Proof of L'Hospital with power series

Question

I'm having a bit of problem with this question. I feel like I have to prove the l'hospital's rule but I don't know where to start especially because I have to use the power series.

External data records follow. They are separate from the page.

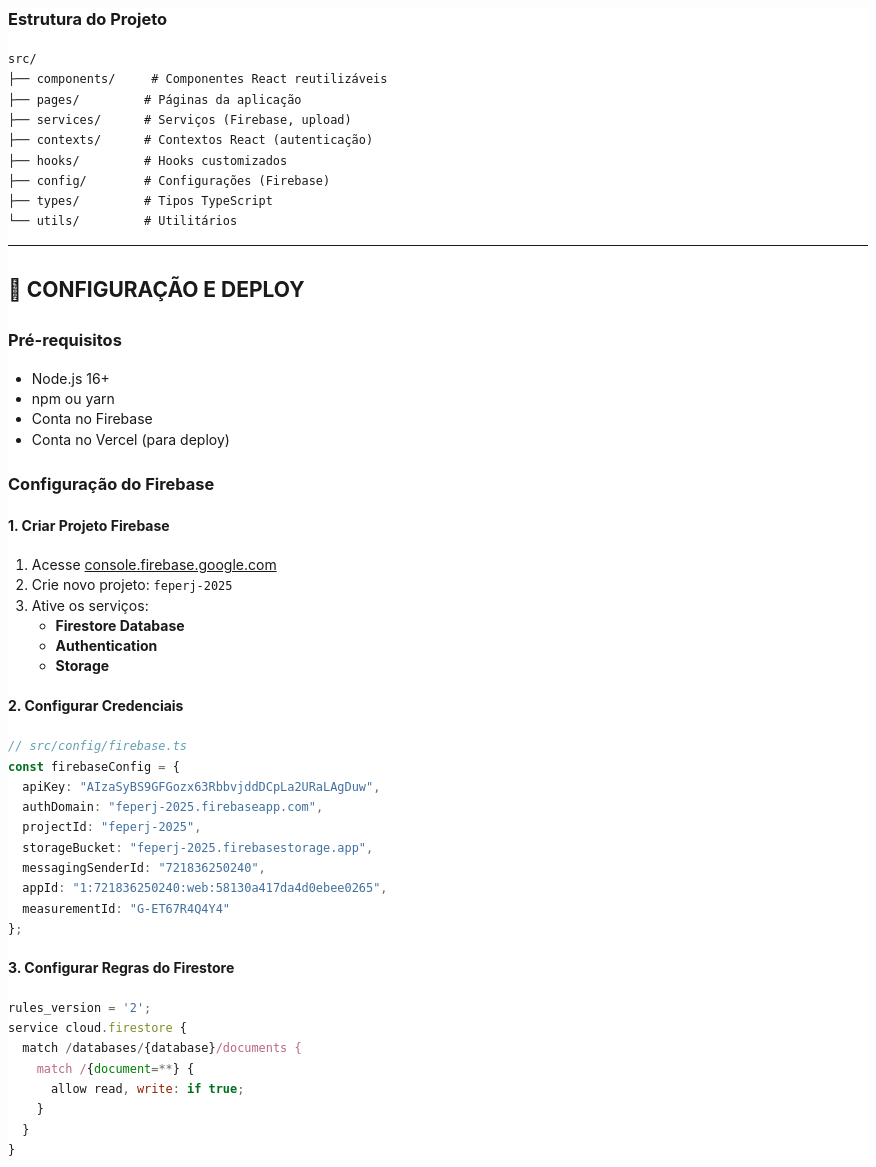 ### **Estrutura do Projeto**
```
src/
├── components/     # Componentes React reutilizáveis
├── pages/         # Páginas da aplicação
├── services/      # Serviços (Firebase, upload)
├── contexts/      # Contextos React (autenticação)
├── hooks/         # Hooks customizados
├── config/        # Configurações (Firebase)
├── types/         # Tipos TypeScript
└── utils/         # Utilitários
```

---

## 🔧 CONFIGURAÇÃO E DEPLOY

### **Pré-requisitos**
- Node.js 16+
- npm ou yarn
- Conta no Firebase
- Conta no Vercel (para deploy)

### **Configuração do Firebase**

#### **1. Criar Projeto Firebase**
1. Acesse [console.firebase.google.com](https://console.firebase.google.com)
2. Crie novo projeto: `feperj-2025`
3. Ative os serviços:
   - **Firestore Database**
   - **Authentication**
   - **Storage**

#### **2. Configurar Credenciais**
```typescript
// src/config/firebase.ts
const firebaseConfig = {
  apiKey: "AIzaSyBS9GFGozx63RbbvjddDCpLa2URaLAgDuw",
  authDomain: "feperj-2025.firebaseapp.com",
  projectId: "feperj-2025",
  storageBucket: "feperj-2025.firebasestorage.app",
  messagingSenderId: "721836250240",
  appId: "1:721836250240:web:58130a417da4d0ebee0265",
  measurementId: "G-ET67R4Q4Y4"
};
```

#### **3. Configurar Regras do Firestore**
```javascript
rules_version = '2';
service cloud.firestore {
  match /databases/{database}/documents {
    match /{document=**} {
      allow read, write: if true;
    }
  }
}
```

Suppose that the power series $\sum_{n=0}^\infty a_nx^n$ and $\sum_{n=0}^\infty b_nx^n$ converge in some non-trivial interval centered at zero, and consider functions $f(x)=\sum_{n=0}^\infty a_nx^n$ and $g(x)=\sum_{n=0}^\infty b_nx^n$. Prove (without using L'Hospital's Rule!) that if $\displaystyle\lim_{x\to 0}f(x)=\lim_{x\to 0}g(x) = 0$, then

$$\lim_{x\to 0}\frac{f(x)}{g(x)} = \lim_{x\to 0}\frac{f'(x)}{g'(x)}.$$

Answer 1

Hint. First note, that $$ 0 = \lim_{x\to 0} f(x) = \lim_{x\to 0}\sum_n a_nx^n = a_0 $$ and likewise $b_0 = 0$.

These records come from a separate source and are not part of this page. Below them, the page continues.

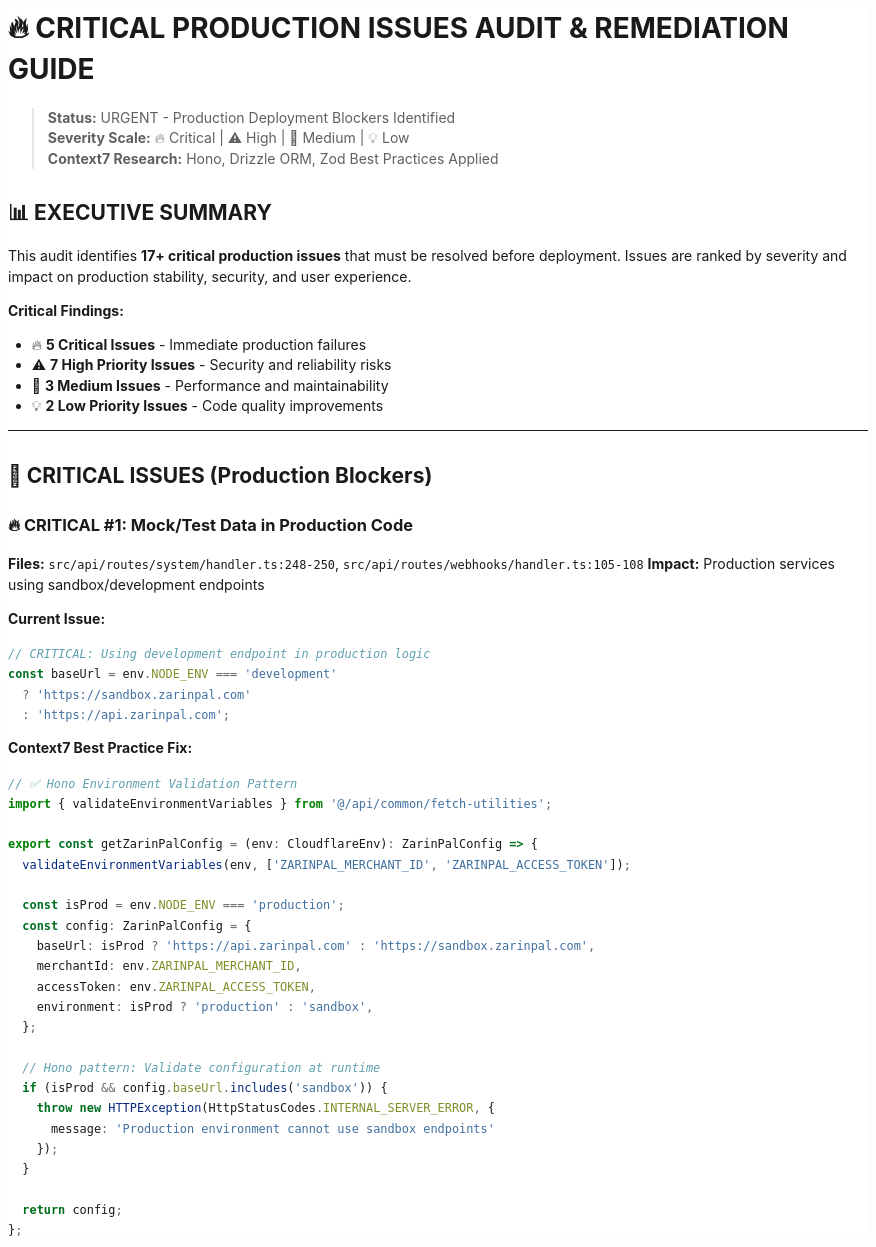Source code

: # 🔥 CRITICAL PRODUCTION ISSUES AUDIT & REMEDIATION GUIDE

> **Status:** URGENT - Production Deployment Blockers Identified  
> **Severity Scale:** 🔥 Critical | ⚠️ High | 📝 Medium | 💡 Low  
> **Context7 Research:** Hono, Drizzle ORM, Zod Best Practices Applied

## 📊 EXECUTIVE SUMMARY

This audit identifies **17+ critical production issues** that must be resolved before deployment. Issues are ranked by severity and impact on production stability, security, and user experience.

**Critical Findings:**
- 🔥 **5 Critical Issues** - Immediate production failures
- ⚠️ **7 High Priority Issues** - Security and reliability risks  
- 📝 **3 Medium Issues** - Performance and maintainability
- 💡 **2 Low Priority Issues** - Code quality improvements

---

## 🚨 CRITICAL ISSUES (Production Blockers)

### 🔥 CRITICAL #1: Mock/Test Data in Production Code
**Files:** `src/api/routes/system/handler.ts:248-250`, `src/api/routes/webhooks/handler.ts:105-108`
**Impact:** Production services using sandbox/development endpoints

**Current Issue:**
```typescript
// CRITICAL: Using development endpoint in production logic
const baseUrl = env.NODE_ENV === 'development'
  ? 'https://sandbox.zarinpal.com'
  : 'https://api.zarinpal.com';
```

**Context7 Best Practice Fix:**
```typescript
// ✅ Hono Environment Validation Pattern
import { validateEnvironmentVariables } from '@/api/common/fetch-utilities';

export const getZarinPalConfig = (env: CloudflareEnv): ZarinPalConfig => {
  validateEnvironmentVariables(env, ['ZARINPAL_MERCHANT_ID', 'ZARINPAL_ACCESS_TOKEN']);
  
  const isProd = env.NODE_ENV === 'production';
  const config: ZarinPalConfig = {
    baseUrl: isProd ? 'https://api.zarinpal.com' : 'https://sandbox.zarinpal.com',
    merchantId: env.ZARINPAL_MERCHANT_ID,
    accessToken: env.ZARINPAL_ACCESS_TOKEN,
    environment: isProd ? 'production' : 'sandbox',
  };
  
  // Hono pattern: Validate configuration at runtime
  if (isProd && config.baseUrl.includes('sandbox')) {
    throw new HTTPException(HttpStatusCodes.INTERNAL_SERVER_ERROR, {
      message: 'Production environment cannot use sandbox endpoints'
    });
  }
  
  return config;
};
```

Along the same line of thought, we have $$ a_1 = \lim_{x\to 0} f'(x), \quad b_1 = \lim_{x\to 0} g'(x) $$ Now $$ \frac{f(x)}{g(x)} = \frac{\sum_{n\ge 0} a_n x^n}{\sum_{n\ge 0} b_n x^n} = \frac{\sum_{n\ge 1} a_n x^n}{\sum_{n\ge 1} b_n x^n} = \frac{\sum_{n \ge 0} a_{n+1} x^n}{\sum_{n\ge 0} b_{n+1} x^n} $$ What happens for $x\to 0$ in the last fraction?

Answer 2

You may observe that, as $x \to 0$, $$ f(x)=a_1x+\sum_{n=2}^{\infty}a_nx^n $$ $$ g(x)=b_1x+\sum_{n=2}^{\infty}b_nx^n $$ giving $$ \frac{f(x)}{g(x)}=\frac{a_1+\sum_{n=2}^{\infty}a_nx^{n-1}}{b_1+\sum_{n=2}^{\infty}b_nx^{n-1}} \to \frac{a_1}{b_1} $$ Similarly, since $$ f'(x)=a_1+\sum_{n=2}^{\infty}na_nx^{n-1} $$ $$ g'(x)=b_1+\sum_{n=2}^{\infty}nb_nx^{n-1} $$ you get $$\frac{f'(x)}{g'(x)}=\frac{a_1+\sum_{n=2}^{\infty}na_nx^{n-1}}{b_1+\sum_{n=2}^{\infty}nb_nx^{n-1}} \to \frac{a_1}{b_1}$$ with $b_1 \neq 0$.